Thanks for the help, it seems to work know! :+1:

b-rad-NDi commented 2 years ago

Glad to hear

KaeTuuN commented 2 years ago

Well, I was a little quick closing this Issue. The error is still there... At the moment I try to figure out if it works better if the Server does have some load and is not using power saving features. I will give you some Feedback tomorrow.

KaeTuuN commented 2 years ago

@b-rad-NDi I stressed my CPU with stress-ng --cpu 4 --io 4 --vm 4 --vm-bytes 1024M but it had no effect on my Problem. Also I tried to produce IO Traffic with shred -v -n1 /dev/sdX but again, nothing changed. Do you have any further Advice? Downgrading my PCIe Link to Gen 1 seems not possible in my UEFI.

shspvr commented 2 years ago

Start by try disable C6 Mode then try also try with CPB mode or the other way around and don't need SVM I disable this any way as it for virtual machine.

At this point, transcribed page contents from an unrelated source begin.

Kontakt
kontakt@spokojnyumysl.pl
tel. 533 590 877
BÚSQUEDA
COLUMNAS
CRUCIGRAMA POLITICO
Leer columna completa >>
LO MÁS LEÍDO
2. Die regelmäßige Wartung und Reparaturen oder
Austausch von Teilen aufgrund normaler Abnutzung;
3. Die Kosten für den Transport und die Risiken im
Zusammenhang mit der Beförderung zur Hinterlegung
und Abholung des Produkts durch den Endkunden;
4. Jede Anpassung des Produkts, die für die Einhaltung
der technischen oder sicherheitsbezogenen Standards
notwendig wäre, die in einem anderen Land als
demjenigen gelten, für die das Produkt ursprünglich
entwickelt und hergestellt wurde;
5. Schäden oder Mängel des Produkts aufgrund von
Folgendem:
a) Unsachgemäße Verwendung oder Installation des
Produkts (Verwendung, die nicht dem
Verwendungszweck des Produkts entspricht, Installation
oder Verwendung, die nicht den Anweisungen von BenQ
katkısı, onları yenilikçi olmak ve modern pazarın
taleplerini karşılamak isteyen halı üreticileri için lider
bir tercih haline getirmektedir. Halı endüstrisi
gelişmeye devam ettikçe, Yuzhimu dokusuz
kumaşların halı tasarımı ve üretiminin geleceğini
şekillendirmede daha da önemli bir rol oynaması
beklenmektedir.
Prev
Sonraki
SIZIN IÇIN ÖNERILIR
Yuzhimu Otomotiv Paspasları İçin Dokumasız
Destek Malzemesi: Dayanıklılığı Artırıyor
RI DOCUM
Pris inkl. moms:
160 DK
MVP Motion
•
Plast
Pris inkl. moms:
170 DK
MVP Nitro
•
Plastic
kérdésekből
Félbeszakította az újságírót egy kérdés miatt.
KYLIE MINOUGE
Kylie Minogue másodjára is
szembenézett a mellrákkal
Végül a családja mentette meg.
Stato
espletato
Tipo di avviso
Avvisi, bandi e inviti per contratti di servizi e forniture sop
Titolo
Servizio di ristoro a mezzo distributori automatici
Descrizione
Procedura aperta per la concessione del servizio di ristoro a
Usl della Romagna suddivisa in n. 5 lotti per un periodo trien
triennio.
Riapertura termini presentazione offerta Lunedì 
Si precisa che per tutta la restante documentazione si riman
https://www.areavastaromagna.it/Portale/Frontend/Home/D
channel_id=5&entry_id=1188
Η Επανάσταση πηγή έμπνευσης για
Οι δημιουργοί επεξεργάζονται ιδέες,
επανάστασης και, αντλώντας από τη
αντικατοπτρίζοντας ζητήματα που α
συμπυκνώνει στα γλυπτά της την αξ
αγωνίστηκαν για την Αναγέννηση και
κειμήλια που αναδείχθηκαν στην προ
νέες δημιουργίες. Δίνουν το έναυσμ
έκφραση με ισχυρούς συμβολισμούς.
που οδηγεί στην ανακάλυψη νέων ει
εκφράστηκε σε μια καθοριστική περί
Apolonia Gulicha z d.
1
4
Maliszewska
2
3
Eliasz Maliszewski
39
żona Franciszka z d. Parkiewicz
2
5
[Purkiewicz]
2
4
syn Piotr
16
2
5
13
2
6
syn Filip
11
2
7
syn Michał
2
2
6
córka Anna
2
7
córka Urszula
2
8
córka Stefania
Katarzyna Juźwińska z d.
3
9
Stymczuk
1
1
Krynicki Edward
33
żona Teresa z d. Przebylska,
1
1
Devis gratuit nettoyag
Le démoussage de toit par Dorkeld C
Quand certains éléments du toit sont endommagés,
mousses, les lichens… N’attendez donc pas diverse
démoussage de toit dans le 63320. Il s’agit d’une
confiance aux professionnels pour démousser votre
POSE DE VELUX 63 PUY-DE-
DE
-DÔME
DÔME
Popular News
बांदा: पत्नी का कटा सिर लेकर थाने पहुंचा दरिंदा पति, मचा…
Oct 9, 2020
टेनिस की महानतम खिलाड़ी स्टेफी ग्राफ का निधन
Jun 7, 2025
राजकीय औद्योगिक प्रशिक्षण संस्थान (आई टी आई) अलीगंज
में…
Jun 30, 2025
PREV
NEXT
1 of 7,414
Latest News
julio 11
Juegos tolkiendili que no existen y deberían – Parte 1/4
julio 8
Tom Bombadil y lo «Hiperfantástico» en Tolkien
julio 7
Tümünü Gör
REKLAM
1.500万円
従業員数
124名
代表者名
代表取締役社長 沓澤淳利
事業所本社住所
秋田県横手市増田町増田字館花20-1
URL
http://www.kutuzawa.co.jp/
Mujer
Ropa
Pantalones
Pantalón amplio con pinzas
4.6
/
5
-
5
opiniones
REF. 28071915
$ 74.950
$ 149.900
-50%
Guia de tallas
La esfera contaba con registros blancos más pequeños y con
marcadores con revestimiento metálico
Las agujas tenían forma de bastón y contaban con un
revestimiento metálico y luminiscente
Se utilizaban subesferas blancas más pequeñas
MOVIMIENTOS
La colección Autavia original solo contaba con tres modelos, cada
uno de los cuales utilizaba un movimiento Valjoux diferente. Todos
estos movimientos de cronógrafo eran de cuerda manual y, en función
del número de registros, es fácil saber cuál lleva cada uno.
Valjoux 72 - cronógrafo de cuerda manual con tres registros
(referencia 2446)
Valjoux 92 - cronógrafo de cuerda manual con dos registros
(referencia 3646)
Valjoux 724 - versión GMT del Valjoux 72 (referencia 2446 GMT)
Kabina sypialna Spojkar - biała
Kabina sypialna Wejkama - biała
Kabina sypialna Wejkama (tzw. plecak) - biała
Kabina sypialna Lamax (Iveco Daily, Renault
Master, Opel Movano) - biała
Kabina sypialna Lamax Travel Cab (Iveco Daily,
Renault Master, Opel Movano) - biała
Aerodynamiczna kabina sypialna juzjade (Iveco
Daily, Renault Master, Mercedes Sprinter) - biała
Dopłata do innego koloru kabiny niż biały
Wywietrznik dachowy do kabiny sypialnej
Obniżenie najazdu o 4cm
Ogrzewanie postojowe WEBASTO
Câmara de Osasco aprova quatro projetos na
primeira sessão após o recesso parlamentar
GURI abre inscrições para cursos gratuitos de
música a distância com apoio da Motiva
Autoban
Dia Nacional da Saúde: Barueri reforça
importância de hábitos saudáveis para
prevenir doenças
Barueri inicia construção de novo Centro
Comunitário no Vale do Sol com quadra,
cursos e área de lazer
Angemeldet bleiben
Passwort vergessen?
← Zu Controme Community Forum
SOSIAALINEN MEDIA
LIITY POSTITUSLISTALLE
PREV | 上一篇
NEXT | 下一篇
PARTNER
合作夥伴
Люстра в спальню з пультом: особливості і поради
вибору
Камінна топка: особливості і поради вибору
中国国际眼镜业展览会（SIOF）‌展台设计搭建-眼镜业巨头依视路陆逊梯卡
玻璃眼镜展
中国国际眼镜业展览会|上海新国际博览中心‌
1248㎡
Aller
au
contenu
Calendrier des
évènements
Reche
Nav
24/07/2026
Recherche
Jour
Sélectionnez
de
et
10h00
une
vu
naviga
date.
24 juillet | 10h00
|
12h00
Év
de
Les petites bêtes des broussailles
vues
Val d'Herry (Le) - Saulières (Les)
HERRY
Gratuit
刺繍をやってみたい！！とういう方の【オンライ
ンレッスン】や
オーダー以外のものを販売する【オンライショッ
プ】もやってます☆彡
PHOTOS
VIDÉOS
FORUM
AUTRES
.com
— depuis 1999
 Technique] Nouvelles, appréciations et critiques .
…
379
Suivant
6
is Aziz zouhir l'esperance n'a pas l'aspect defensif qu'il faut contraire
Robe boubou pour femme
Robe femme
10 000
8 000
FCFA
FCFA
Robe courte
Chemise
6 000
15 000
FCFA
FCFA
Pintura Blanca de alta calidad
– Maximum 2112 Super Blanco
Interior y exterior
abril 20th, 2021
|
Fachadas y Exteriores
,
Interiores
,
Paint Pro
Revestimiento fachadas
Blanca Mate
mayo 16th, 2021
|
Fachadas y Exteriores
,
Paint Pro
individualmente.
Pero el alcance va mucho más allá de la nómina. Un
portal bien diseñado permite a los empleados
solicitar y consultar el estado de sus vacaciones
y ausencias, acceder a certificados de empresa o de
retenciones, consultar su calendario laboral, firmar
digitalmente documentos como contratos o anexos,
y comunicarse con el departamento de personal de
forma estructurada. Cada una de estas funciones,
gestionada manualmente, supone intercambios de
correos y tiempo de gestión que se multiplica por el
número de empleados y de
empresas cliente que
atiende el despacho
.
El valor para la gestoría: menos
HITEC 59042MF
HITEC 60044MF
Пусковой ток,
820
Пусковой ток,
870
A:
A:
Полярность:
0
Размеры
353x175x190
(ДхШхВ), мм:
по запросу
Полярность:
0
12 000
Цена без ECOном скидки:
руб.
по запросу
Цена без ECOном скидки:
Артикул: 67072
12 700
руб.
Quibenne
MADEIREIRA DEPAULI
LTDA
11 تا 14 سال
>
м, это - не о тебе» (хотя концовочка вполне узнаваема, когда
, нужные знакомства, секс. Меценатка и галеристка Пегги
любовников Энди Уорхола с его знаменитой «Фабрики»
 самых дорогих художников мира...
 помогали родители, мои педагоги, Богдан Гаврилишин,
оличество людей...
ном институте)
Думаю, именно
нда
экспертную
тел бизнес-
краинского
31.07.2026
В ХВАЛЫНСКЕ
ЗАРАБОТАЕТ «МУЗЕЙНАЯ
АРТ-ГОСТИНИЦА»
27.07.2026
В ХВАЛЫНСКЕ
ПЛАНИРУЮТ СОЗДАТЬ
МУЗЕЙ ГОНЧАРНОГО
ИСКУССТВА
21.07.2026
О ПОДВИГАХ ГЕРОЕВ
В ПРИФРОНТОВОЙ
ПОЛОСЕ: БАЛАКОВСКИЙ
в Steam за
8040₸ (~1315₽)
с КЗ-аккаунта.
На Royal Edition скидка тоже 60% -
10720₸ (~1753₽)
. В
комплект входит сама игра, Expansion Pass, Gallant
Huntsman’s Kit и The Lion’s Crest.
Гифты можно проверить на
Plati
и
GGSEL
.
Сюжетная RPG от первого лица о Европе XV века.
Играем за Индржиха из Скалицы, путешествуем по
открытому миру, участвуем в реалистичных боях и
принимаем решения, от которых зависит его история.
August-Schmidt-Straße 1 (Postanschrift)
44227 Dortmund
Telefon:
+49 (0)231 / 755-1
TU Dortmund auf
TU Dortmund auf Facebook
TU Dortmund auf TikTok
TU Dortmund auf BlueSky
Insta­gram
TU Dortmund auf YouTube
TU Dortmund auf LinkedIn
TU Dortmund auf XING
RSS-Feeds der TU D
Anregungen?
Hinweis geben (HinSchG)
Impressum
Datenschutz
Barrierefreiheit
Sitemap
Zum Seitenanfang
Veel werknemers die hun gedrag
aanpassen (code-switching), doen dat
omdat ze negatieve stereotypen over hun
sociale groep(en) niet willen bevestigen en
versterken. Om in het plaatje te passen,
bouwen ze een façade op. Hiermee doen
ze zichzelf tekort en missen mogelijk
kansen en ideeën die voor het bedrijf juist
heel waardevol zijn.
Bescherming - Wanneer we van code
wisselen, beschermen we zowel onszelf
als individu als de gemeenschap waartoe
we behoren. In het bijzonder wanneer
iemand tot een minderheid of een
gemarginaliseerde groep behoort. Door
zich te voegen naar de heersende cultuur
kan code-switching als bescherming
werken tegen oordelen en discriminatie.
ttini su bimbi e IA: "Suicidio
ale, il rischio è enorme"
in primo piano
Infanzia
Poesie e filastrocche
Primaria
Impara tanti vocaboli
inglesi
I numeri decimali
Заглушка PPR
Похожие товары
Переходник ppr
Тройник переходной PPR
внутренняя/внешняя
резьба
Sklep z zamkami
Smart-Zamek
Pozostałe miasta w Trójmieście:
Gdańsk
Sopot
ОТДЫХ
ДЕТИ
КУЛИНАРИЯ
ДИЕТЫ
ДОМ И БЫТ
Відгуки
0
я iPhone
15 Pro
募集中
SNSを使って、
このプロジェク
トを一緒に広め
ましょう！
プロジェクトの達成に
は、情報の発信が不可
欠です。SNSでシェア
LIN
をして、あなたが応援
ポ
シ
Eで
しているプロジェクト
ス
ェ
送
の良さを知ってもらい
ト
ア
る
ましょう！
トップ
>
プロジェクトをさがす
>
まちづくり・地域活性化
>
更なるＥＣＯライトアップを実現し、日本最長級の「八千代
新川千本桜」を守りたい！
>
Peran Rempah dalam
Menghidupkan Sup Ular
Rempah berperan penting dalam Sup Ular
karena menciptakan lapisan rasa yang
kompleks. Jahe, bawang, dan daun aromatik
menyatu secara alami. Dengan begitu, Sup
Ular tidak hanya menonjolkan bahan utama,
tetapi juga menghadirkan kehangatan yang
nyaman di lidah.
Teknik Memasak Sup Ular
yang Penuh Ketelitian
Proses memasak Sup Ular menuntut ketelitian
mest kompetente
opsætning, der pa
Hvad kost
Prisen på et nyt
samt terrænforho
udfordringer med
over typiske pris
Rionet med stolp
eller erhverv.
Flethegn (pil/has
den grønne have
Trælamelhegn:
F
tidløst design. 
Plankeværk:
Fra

The thing to get hold of Asrock KaeTuuN

KaeTuuN commented 2 years ago

Thanks for the reply, but I found a solution. I switched the card from Slot PCIe 4 to PCIe 6 and after that no more Errors appeared. I made the change not hoping to get rid of the Error but to a needed HW Change. The solution was a positive side effect.

Btw.: Disabling SVM is not an Option for me. I have 6 VMs running on that Machine. ;) The new card (SAS Extension) works great in Slot PCIe 4.